Leonardo DiCaprio just signed a seven-figure deal with Paramount Pictures to portray what could very well be his most boring role yet ... Leonardo da Vinci. (Yep, the very same Leonardo who DiCaprio's mom named him after.) Leo will play Leo in an adaptation of Walter Isaacson's highly acclaimed upcoming book, Leonardo da Vinci, which explores the painter's life through a weaving of his discovered notebooks.Here's hoping the flick features some Italian Renaissance sex and scandal to liven up all the art and science chatter. Just kidding, Leo will make it great.

License to Drive again

Just when we thought the trend of gender-bending film remakes was slowing to a halt, we got word this week that there's another one coming down the pike. But this one sounds terrible. For no good reason, 20th Century Fox has decided to make a female-led version of the Two Coreys' 1988 awful comedy-adventure, License to Drive. According to producer John Davis, he hopes it will be "the female version of Superbad." Huh? It's as if Davis hasn't even seen License to Drive. The film was corny, poppy and painfully earnest. It was completely void of raunch and incomparable to Superbad. There's zero nostalgia in this idea, either. This is a remake destined to bomb.

St. Vincent's Dorian Gray

Speaking of gender-bending remakes, this one actually sounds pretty damn cool. It was announced this week that indie rock star (and all around awesome lady), St. Vincent (a.k.a. Annie Clark), has been signed by Lionsgate to direct her first full-length feature, a female-led adaptation of Oscar Wilde's 1890 classic, The Picture of Dorian Gray. You know, the story of the Victorian-era hedonist who stays young looking while his self-portrait grows older and uglier to reflect his debauched lifestyle. In Annie's version, the hedonist will be a woman. Clark is a true creative, and I can't wait to see how her first real film comes together. It should be sweet.


Logan legit: Logan Lucky

Of course, Steven Soderbergh's first film after a nearly five-year hiatus is awesome. It's Steven Soderbergh, people.Critics are saying that the director's redneck NASCAR heist flick is an absolute blast. It's full of laughs and ridiculous twists. It bodes a killer cast that includes the unlikely sibling pairing of Channing Tatum, Adam Driver and Riley Keough. It also features a bonkers Daniel Craig - with a southern accent - visibly having the time of his life. I'm so excited that this movie is as well received as I expected it to be. You know which theatre to find me in this weekend.

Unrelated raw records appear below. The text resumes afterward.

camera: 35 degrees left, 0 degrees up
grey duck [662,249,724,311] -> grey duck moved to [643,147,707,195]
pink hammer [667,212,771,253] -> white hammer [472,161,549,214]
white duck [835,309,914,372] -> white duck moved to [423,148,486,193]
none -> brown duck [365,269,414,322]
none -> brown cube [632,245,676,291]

Seen it all before: The Hitman's Bodyguard

Aside from the fact that this film has zero hype surrounding it, and that both Ryan Reynolds and Samuel L. Jackson looked embarrassed to be taking part in its corny trailer, critics are panning The Hitman's Bodyguard for being just another generic buddy action flick. What a disgrace, given the potential it had for comedic chemistry between its two all-star leads, and its pair of A-list villains in Gary Oldman and Salma Hayek. It's an unfunny '80s action stereotype and a waste of a solid cast. Skip it. You've seen better.

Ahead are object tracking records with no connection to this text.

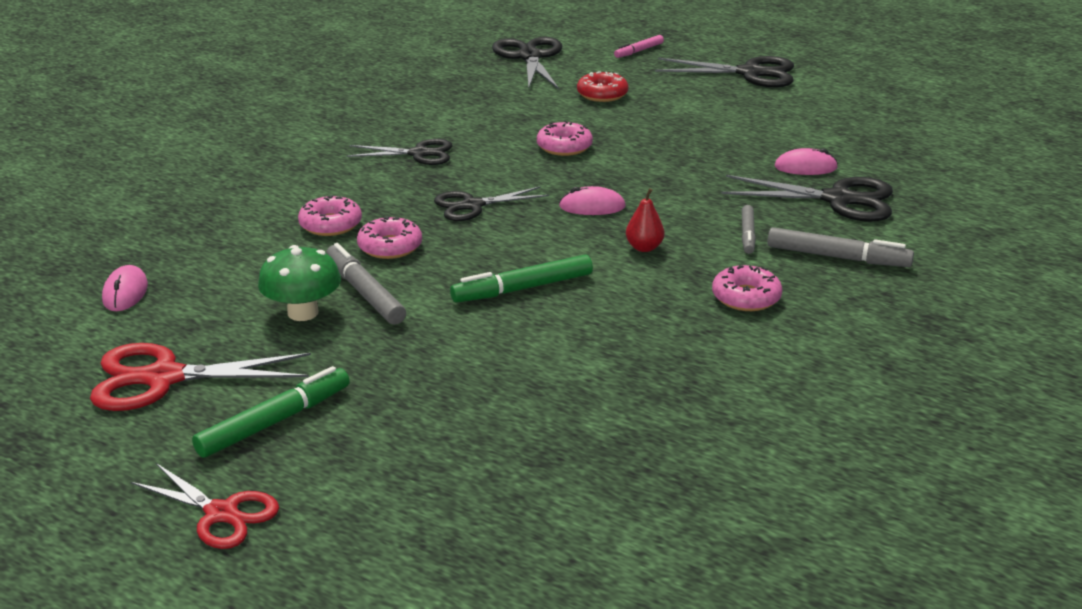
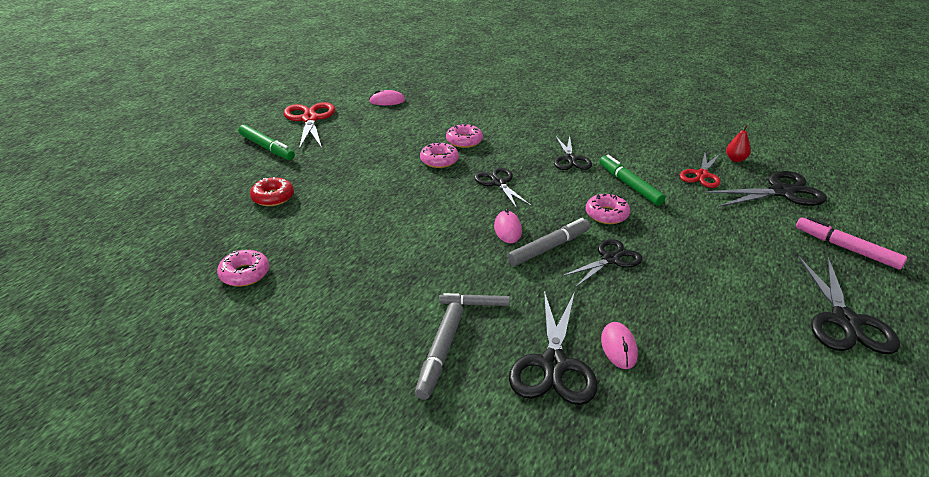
camera: 85 degrees right, 5 degrees up
red scissors [131,463,279,549] -> red scissors moved to [680,153,720,188]
green mushroom [258,245,341,321] -> none
grey marker [326,243,406,325] -> grey marker moved to [507,218,590,266]
green marker [450,254,593,303] -> green marker moved to [599,155,666,206]
red donut [577,71,628,102] -> red donut moved to [250,177,294,206]
pink marker [614,35,664,58] -> pink marker [796,216,907,270], size x1.60
red pear [626,188,665,252] -> red pear moved to [726,125,751,162]
pink donut [712,265,783,311] -> pink donut moved to [217,249,269,287]
none -> black scissors [562,239,643,287]

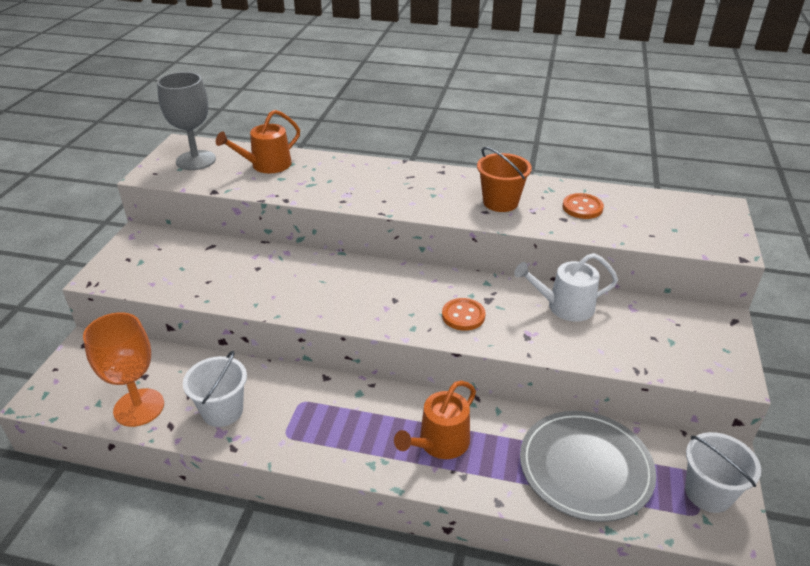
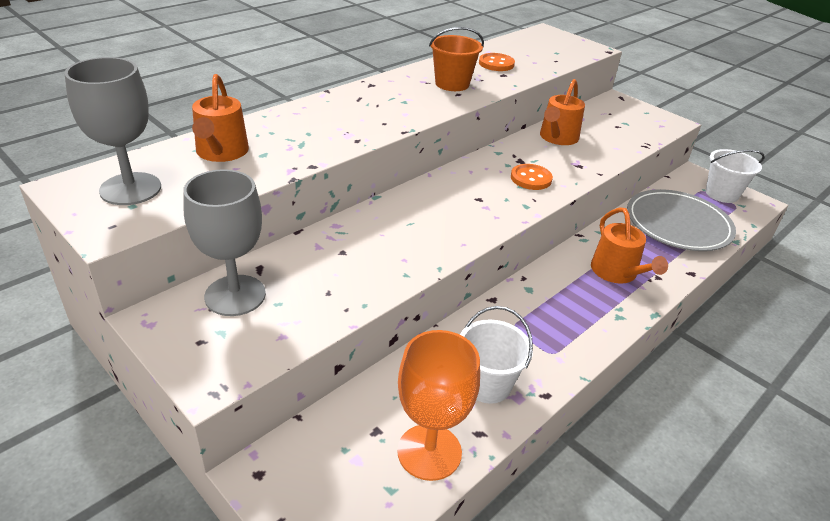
camera: 60 degrees left, 0 degrees up
white watering can [514,253,618,322] -> orange watering can [540,79,585,145]
none -> grey goblet [183,169,266,316]

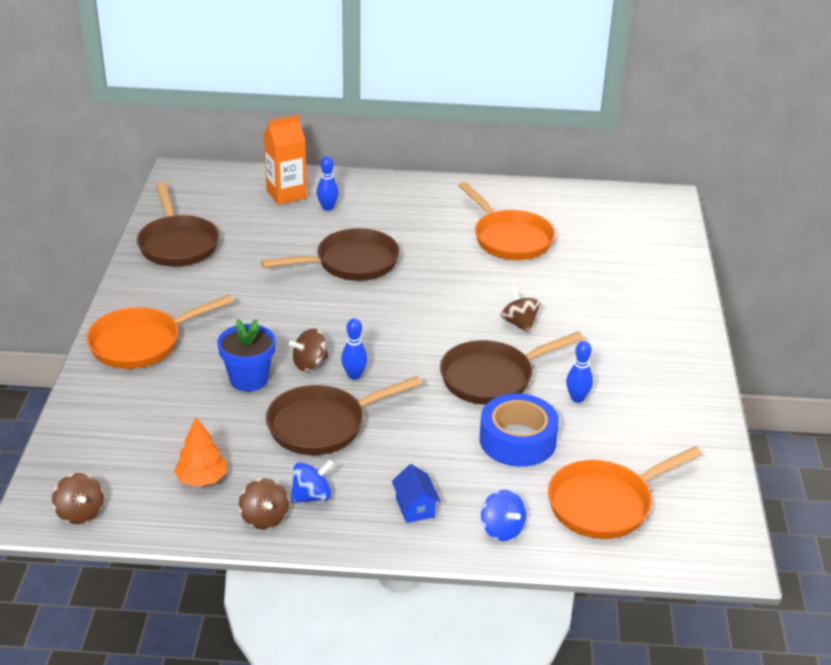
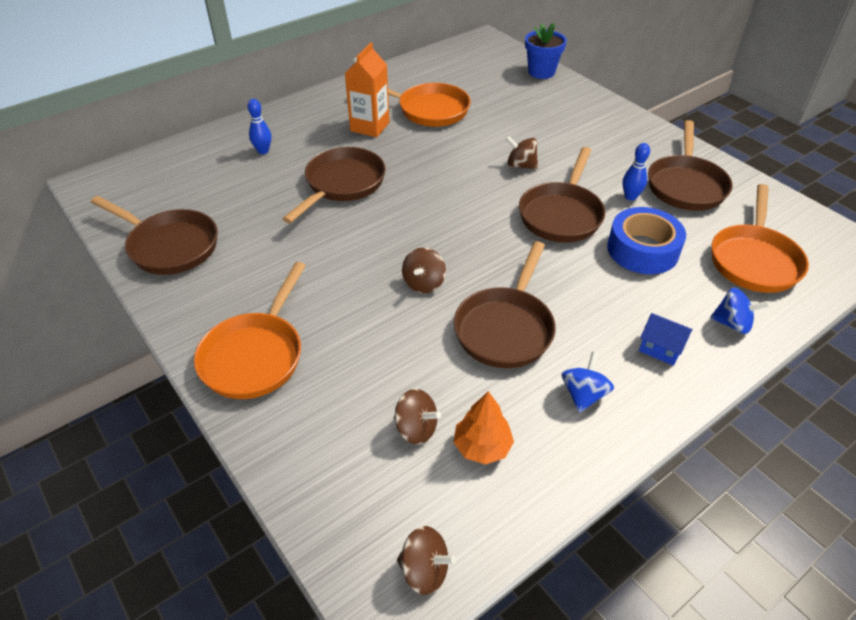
camera: 40 degrees left, 10 degrees up
blue flower pot [217,319,276,391] -> blue flower pot moved to [525,23,567,79]
brown spinning top [239,478,289,530] -> brown spinning top moved to [394,389,441,445]
orange carton [264,115,307,205] -> orange carton moved to [345,43,389,137]
blue bowling pin [341,318,368,380] -> none
none -> brown pan [648,120,732,211]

"There's no point in making excuses about it. It was two days after I'd finished shooting [Spectre]. I'd went straight into an interview, and someone said, 'would you do another one?' And I went, 'No!' Instead of saying something with style and grace, I gave a really stupid answer." - Daniel Craig (who is officially returning for James Bond 25) on why he had previously said he'd rather "slash his wrists" than return as 007.